Single by Michelle Branch

from the album The Spirit Room
- B-side: "Everywhere" (acoustic)
- Released: July 8, 2002
- Studio: Sunset Sound; Henson; Ananda (Hollywood, California);
- Length: 4:11 (album version); 3:52 (radio remix);
- Label: Maverick
- Songwriter(s): Michelle Branch
- Producer(s): John Shanks

Michelle Branch singles chronology
| "All You Wanted" (2002) | "Goodbye to You" (2002) | "The Game of Love" (2002) |

= Goodbye to You (Michelle Branch song) =

2002 single by Michelle Branch

"Goodbye to You" is a song written and performed by American singer-songwriter Michelle Branch for her debut studio album, The Spirit Room (2001). It was released by Maverick Records as the album's third and final single on July 8, 2002. The song reached number 21 on the US Billboard Hot 100 and number 32 in New Zealand.

==Composition==
"Goodbye to You" is a ballad written solely by Michelle Branch about the feeling of breaking up. It was first recorded for her debut album, Broken Bracelet, and was later re-recorded for inclusion on her follow-up and major-label debut, The Spirit Room. The latter recording was produced by John Shanks and was described by Elle as a "rousing torch song." For its commercial release as a radio single, "Goodbye to You" was remixed by Chris Lord-Alge.

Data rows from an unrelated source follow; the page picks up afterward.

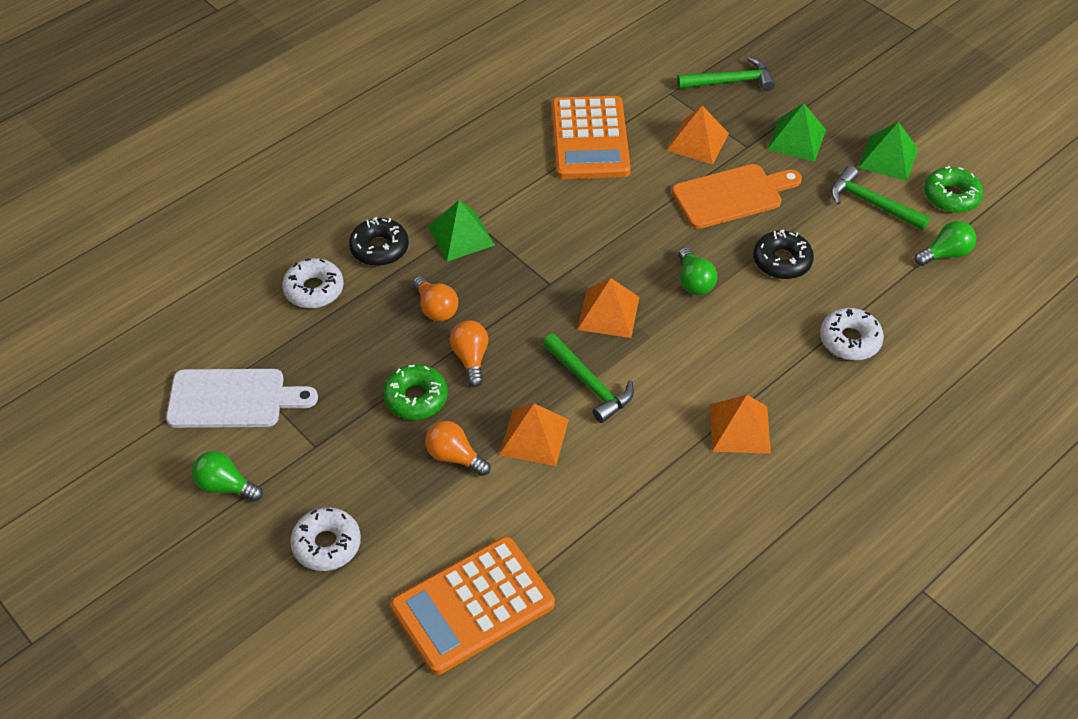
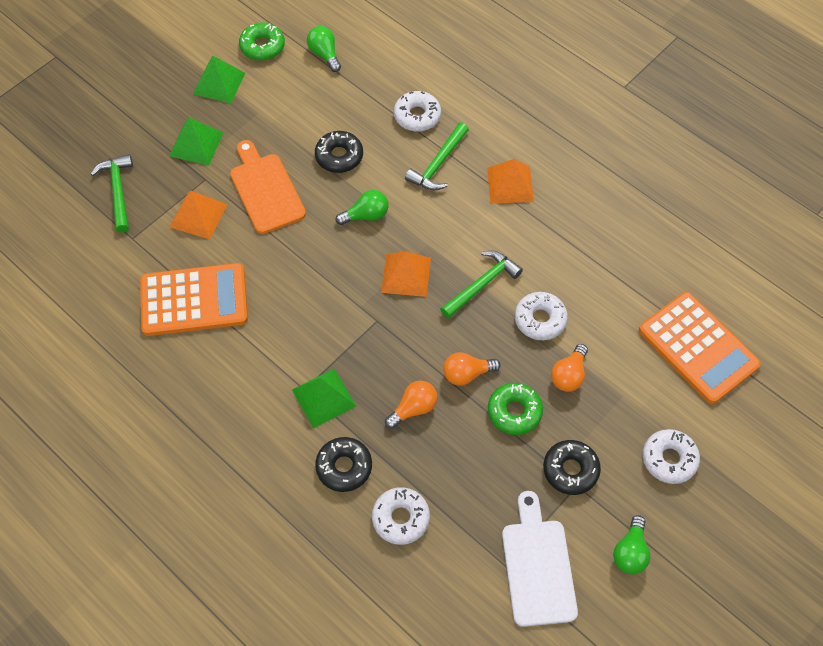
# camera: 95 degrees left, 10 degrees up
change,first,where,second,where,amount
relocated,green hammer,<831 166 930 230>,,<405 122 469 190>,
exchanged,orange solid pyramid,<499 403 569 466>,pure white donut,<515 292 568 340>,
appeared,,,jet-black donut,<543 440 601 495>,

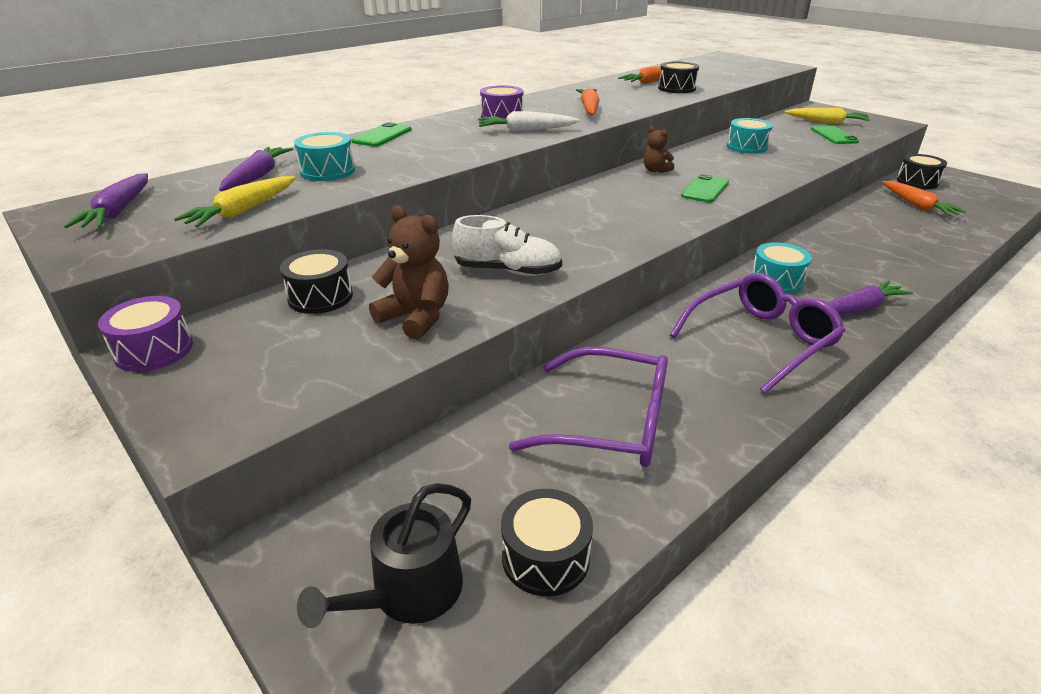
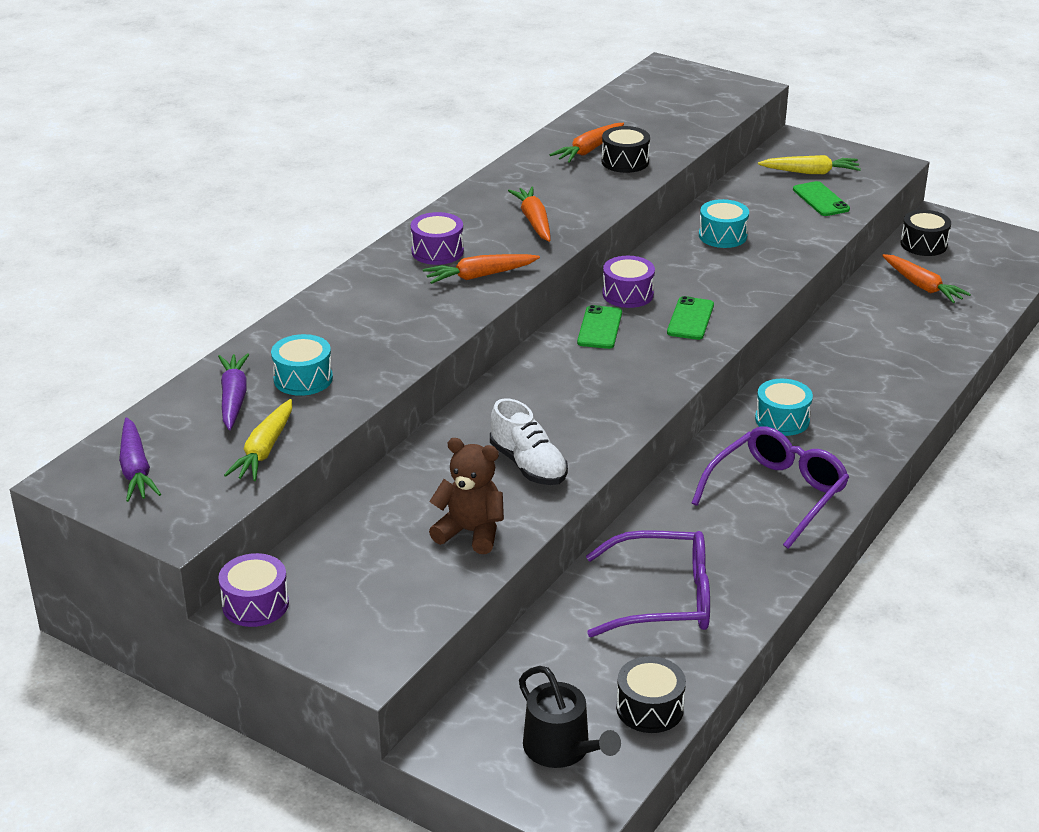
# camera: 15 degrees left, 0 degrees up
change,first,where,second,where,amount
colour,pure white toy carrot,<478 111 580 132>,orange toy carrot,<423 254 540 284>,
spun,pure white shoe,<452 215 562 276>,,<490 398 568 485>,60 degrees clockwise
spun,jet-black watering pot,<297 483 471 628>,,<519 666 621 768>,60 degrees counterclockwise
relocated,green phone,<351 122 412 147>,,<577 305 622 349>,
exchanged,dark brown teddy bear,<644 126 674 173>,royal purple snare drum,<602 256 655 308>,
missing,jet-black snare drum,<280 249 353 314>,,,
missing,royal purple toy carrot,<828 280 913 315>,,,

According to the digital sheet music published by Alfred Publishing Co., Inc., the song was composed in the key of A major and is set in common time to a moderately slow tempo of 80 beats per minute.

==Chart performance==
"Goodbye to You" peaked at number 21 on the US Billboard Hot 100 on the week ending October 26, 2002. The song stayed on the charts for 20 weeks. The song became Branch's third top-40 hit.

==Music video==
The music video depicts Branch at a beach in her car, driving away from her troubles, and singing towards the ocean. It was directed by Francis Lawrence. The video's story is set in reverse and Branch has said that the format is supposed to emulate the 2000 film Memento.

==Track listing==
German CD single
1. "Goodbye to You" (radio remix) – 3:48
2. "Everywhere" (acoustic version) – 3:36

==Credits and personnel==
Credits are lifted from The Spirit Room album booklet.

Studios
- Recorded at Sunset Sound, Henson Recording Studios, and Ananda Studios (Hollywood, California)
- Mixed at Westlake Audio (Los Angeles)
- Mastered at Marcussen Mastering (Los Angeles)

Personnel

- Michelle Branch – writing, guitars, keyboards
- John Shanks – guitars, bass, keyboards, programming, production
- Patrick Warren – keyboards
- Kenny Aronoff – drums
- Vinnie Colaiuta – drums
- Lars Fox – programming, engineering, Pro Tools editing
- Marc DeSisto – mixing, engineering
- Stephen Marcussen – mastering

==Charts==

===Weekly charts===

| Chart (2002) | Peak position |
|---|---|
| Netherlands (Dutch Top 40 Tipparade) | 8 |
| Netherlands (Single Top 100) | 79 |
| New Zealand (Recorded Music NZ) | 32 |
| US Billboard Hot 100 | 21 |
| US Adult Pop Airplay (Billboard) | 15 |
| US Pop Airplay (Billboard) | 11 |

===Year-end charts===

| Chart (2002) | Position |
|---|---|
| US Adult Top 40 (Billboard) | 40 |
| US Mainstream Top 40 (Billboard) | 53 |

| Chart (2003) | Position |
|---|---|
| US Adult Top 40 (Billboard) | 76 |

==In popular culture==
- In 2001, Branch appeared in the Buffy the Vampire Slayer episode "Tabula Rasa", singing "Goodbye to You" in the Bronze at the conclusion of the episode and the song was also heard in the promos for Season 7.
- She also appeared on Charmed also performing "Goodbye to You" at Piper Haliwell's club P3 in the 2003 episode "Centennial Charmed".
- The song was used in a 2004 episode of MTV's Laguna Beach: The Real Orange County.
- In 2009 the song was used as a final dance song for the couples eliminated from America's version of Dancing with the Stars.
- On the series finale of The Hills, the song was featured in a montage showcasing the turbulent romance of Justin Bobby and Audrina Patridge.
- In May 2016, Branch performed "Goodbye Ted Cruz," a reworking of the song, on Full Frontal with Samantha Bee, in order to commemorate Ted Cruz's dropping out of the 2016 presidential race.